There is little doubt that this administration has acted solely on information that coincides with its political objectives, not necessarily with reality, despite claims that have been made regarding a mountain of nonsense including that the requirements of commanders in the field are of the utmost importance. It is the same engine which has allowed the administration to successfully paint a wide variety of guerrilla groups in Iraq with the same brush, one that ultimately produces the likeness of Osama Bin Landen standing somewhere in the background.
I have often wondered how, after placing a group of even semi-intelligent people in a room, they could walk out of it without considering the underlying cultural and religious tensions that have been prevalent throughout the region’s history in the event that the invasion didn’t turn out to be a re-enactment of the liberation of Paris. After the utter failure of America’s last unilateral farce, Vietnam, one would think someone with a respectable amount of gray matter might dare voice a few hard hitting queries, such as: what if this thing doesn’t go as planned?
From US commanders standing around central Baghdad without orders as to what to do once they reached it, to the farcical mission accomplished stunt, to this month’s troop surge, the United States finds itself once again in the position of a blind giant that has taken no time to survey the terrain while expecting nothing less than the quicksilver success of pro-Western democracy and all the perks that the privatization of industry brings with it (oil being the primary indulgence in this case). Tack on to that the estimated fourteen permanent bases being built in Iraq, not to mention the planet’s largest and most heavily fortified embassy (complete with Starbucks and a variety of other chain stores), and you’ve also got a very convenient military footprint in a vital region of the world, one that allows for the greater application of US funding and training of proxies in the region, such as is currently occurring in Ethiopia with regards to events in Somalia.

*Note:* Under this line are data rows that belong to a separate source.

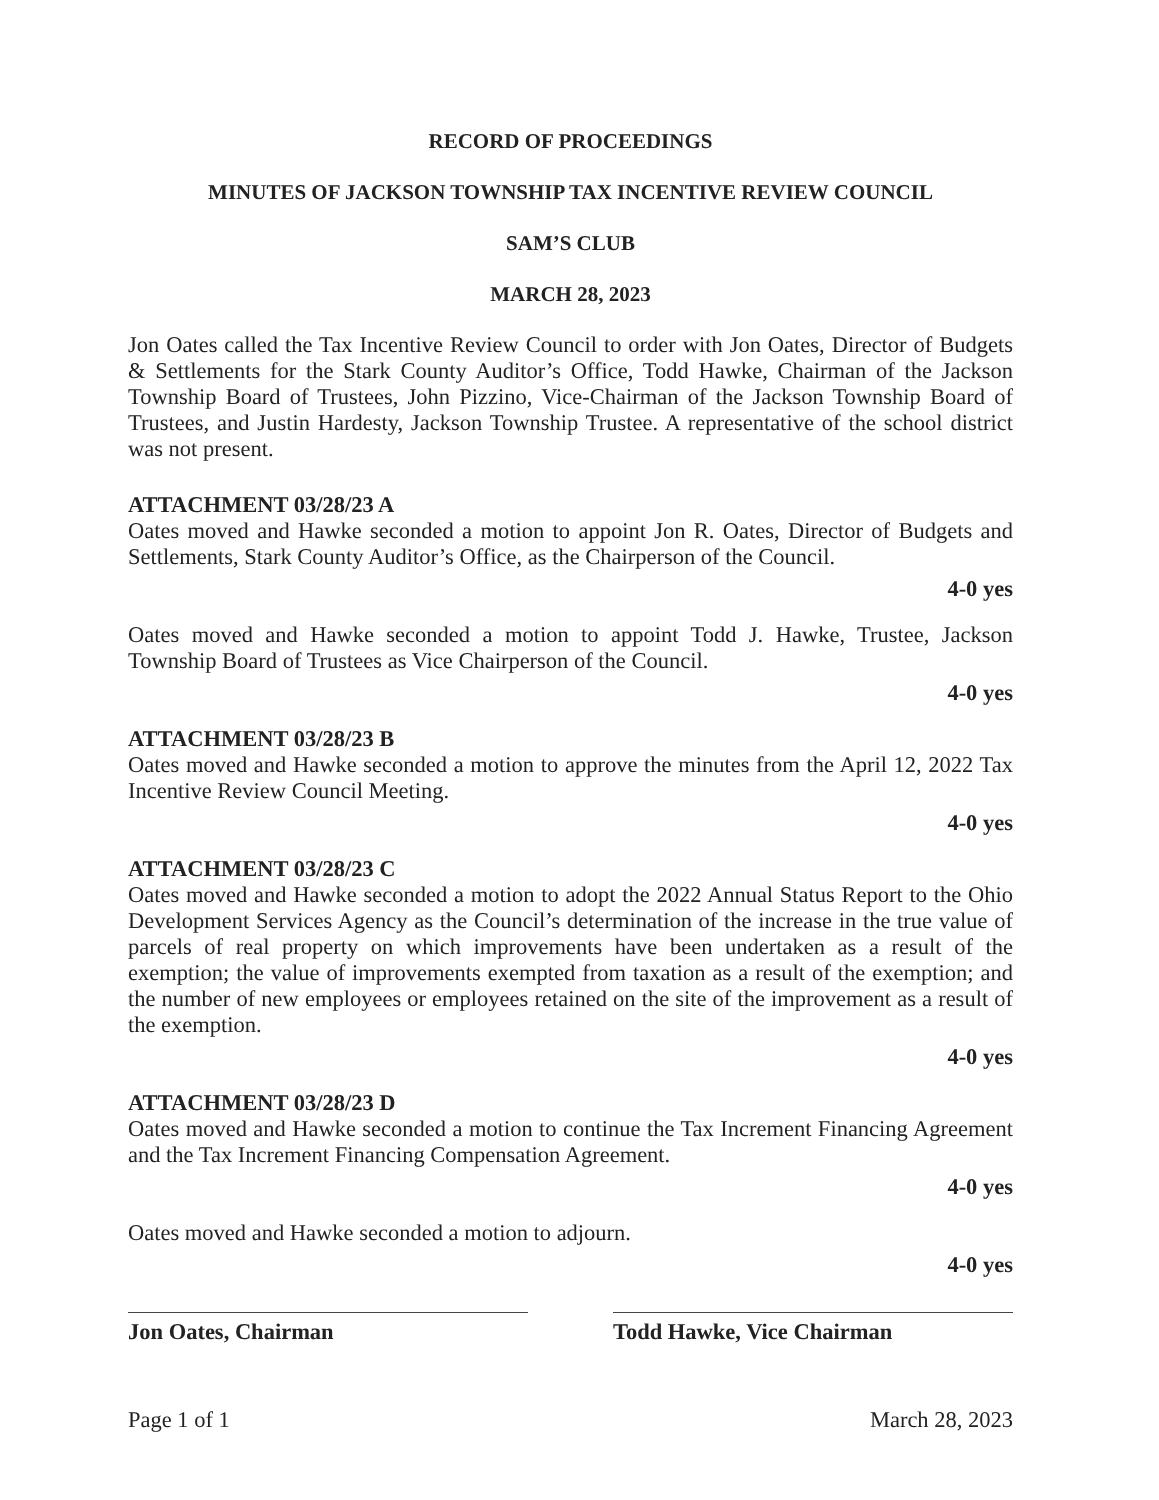RECORD OF PROCEEDINGS
MINUTES OF JACKSON TOWNSHIP TAX INCENTIVE REVIEW COUNCIL
SAM’S CLUB
MARCH 28, 2023
Jon Oates called the Tax Incentive Review Council to order with Jon Oates, Director of Budgets & Settlements for the Stark County Auditor’s Office, Todd Hawke, Chairman of the Jackson Township Board of Trustees, John Pizzino, Vice-Chairman of the Jackson Township Board of Trustees, and Justin Hardesty, Jackson Township Trustee. A representative of the school district was not present.
ATTACHMENT 03/28/23 A
Oates moved and Hawke seconded a motion to appoint Jon R. Oates, Director of Budgets and Settlements, Stark County Auditor’s Office, as the Chairperson of the Council.
4-0 yes
Oates moved and Hawke seconded a motion to appoint Todd J. Hawke, Trustee, Jackson Township Board of Trustees as Vice Chairperson of the Council.
4-0 yes
ATTACHMENT 03/28/23 B
Oates moved and Hawke seconded a motion to approve the minutes from the April 12, 2022 Tax Incentive Review Council Meeting.
4-0 yes
ATTACHMENT 03/28/23 C
Oates moved and Hawke seconded a motion to adopt the 2022 Annual Status Report to the Ohio Development Services Agency as the Council’s determination of the increase in the true value of parcels of real property on which improvements have been undertaken as a result of the exemption; the value of improvements exempted from taxation as a result of the exemption; and the number of new employees or employees retained on the site of the improvement as a result of the exemption.
4-0 yes
ATTACHMENT 03/28/23 D
Oates moved and Hawke seconded a motion to continue the Tax Increment Financing Agreement and the Tax Increment Financing Compensation Agreement.
4-0 yes
Oates moved and Hawke seconded a motion to adjourn.
4-0 yes
Jon Oates, Chairman Todd Hawke, Vice Chairman
Page 1 of 1 March 28, 2023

Four years on, Iraq remains unstable, its civilian infrastructure still in shambles, and its population overwhelmingly in support of American withdrawal and insurgent attacks on occupational forces. It is a nation engulfed in a civil war that no one on this side of the world will admit is really happening in earnest despite the fact that Baghdad’s morgue alone took in an estimated 16,000 unidentified bodies in 2006 and more than a million Iraqis have fled the country.

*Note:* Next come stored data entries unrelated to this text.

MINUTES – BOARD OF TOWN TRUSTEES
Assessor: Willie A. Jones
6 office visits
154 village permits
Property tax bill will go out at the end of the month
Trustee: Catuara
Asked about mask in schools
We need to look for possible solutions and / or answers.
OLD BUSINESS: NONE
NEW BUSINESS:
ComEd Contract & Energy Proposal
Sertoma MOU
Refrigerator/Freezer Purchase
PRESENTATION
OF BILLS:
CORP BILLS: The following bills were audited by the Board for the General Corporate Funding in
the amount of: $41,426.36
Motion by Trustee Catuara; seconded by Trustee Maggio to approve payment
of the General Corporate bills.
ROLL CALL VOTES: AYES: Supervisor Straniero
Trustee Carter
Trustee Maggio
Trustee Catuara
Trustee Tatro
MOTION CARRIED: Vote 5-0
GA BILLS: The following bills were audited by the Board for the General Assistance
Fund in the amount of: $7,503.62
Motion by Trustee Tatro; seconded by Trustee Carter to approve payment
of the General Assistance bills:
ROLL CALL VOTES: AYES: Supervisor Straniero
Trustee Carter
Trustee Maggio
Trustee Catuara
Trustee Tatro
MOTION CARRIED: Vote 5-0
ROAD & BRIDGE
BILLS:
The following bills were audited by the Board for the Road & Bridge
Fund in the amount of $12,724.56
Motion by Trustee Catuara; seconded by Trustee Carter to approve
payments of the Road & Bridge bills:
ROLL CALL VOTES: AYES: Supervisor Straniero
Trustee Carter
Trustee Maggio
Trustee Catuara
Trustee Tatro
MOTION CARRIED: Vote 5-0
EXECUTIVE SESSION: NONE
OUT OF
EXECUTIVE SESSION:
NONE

While visiting a friend in the States over the holiday’s, a friend of his, whose first admission was that he was a conservative, told me that if America wanted to defeat ‘the Iraqis’ that it possessed the military power to do so. That if it committed all of its resources it could decimate Iraq. He made that statement most likely in an attempt to exonerate America’s inability to successfully impress their ideals on a foreign people, reverting back to age-old standard that, in the end, might makes right. I didn’t spend a great deal of energy arguing the point with him. After all, what is one to say to that? That the country that he professes to love was founded on principles that openly detest the sort of blatant militarism now prevalent in American society, not to mention the use of unilateral force? Then again, had 9/11 occurred prior to the signing of the Declaration of Independence and the Constitutional Convention perhaps things would be different. I suppose if the abandonment of core principles can be so easily embraced then one has to wonder why they are needed in the first place? Perhaps simply to make people feel better when their elected representatives engage in illegal wars and have to go on national television to not merely defend their necessity, but their escalation.
I have, over the years, wondered at how the use of the word terrorism is possible within the context of war. William Tecumseh Sherman once remarked that there is no use trying to reform war, that it is ‘all hell’. And if it is, then how does one even attempt conciliatory definitions? Is it defined by the actions of a handful of radical zealots hijacking planes and flying them into buildings? Is it defined by the deaths of 2,000 Panamanian civilians during the US invasion of that country in 1989 to capture one man who was not only at one point a CIA asset, but a graduate of the School Of The Americas and whose daughter was actually the Goddaughter of the President of the United States at the time? Is it defined by the deaths of an occupied people who are daily made to suffer the arrogance of a world power so that a population a half a world a way can remain safely anaesthetized?
Convolution prevails. While last November’s elections were clearly a referendum on the war, polls still indicate that a majority of Americans believe that the regime of Saddam Hussein had something to do with September 11th. Factual information and opinion has become so blurred that the bigotry openly displayed by some of America’s most prevalent right-wing voices is enjoying what one can only term a black hole renaissance - a period in which historical fact and implication is somehow dismissible by way of ones ability to simply believe it irrelevant and employ the simplest of logic to demonize entire religions, cultures, and those who would dare point to substantiation. It brings to mind the ferocity of the Inquisitions with regards to their impact on the degradation of philosophical and scientific development, let alone true spirituality.
In his speech, President Bush accepted responsibility for US failures in Iraq, and was right to do so. And had it not been an admission to curry domestic favor, but one that was genuine, then his statement would not have been one in which a troop surge was announced. Rather, it would have been quite the opposite.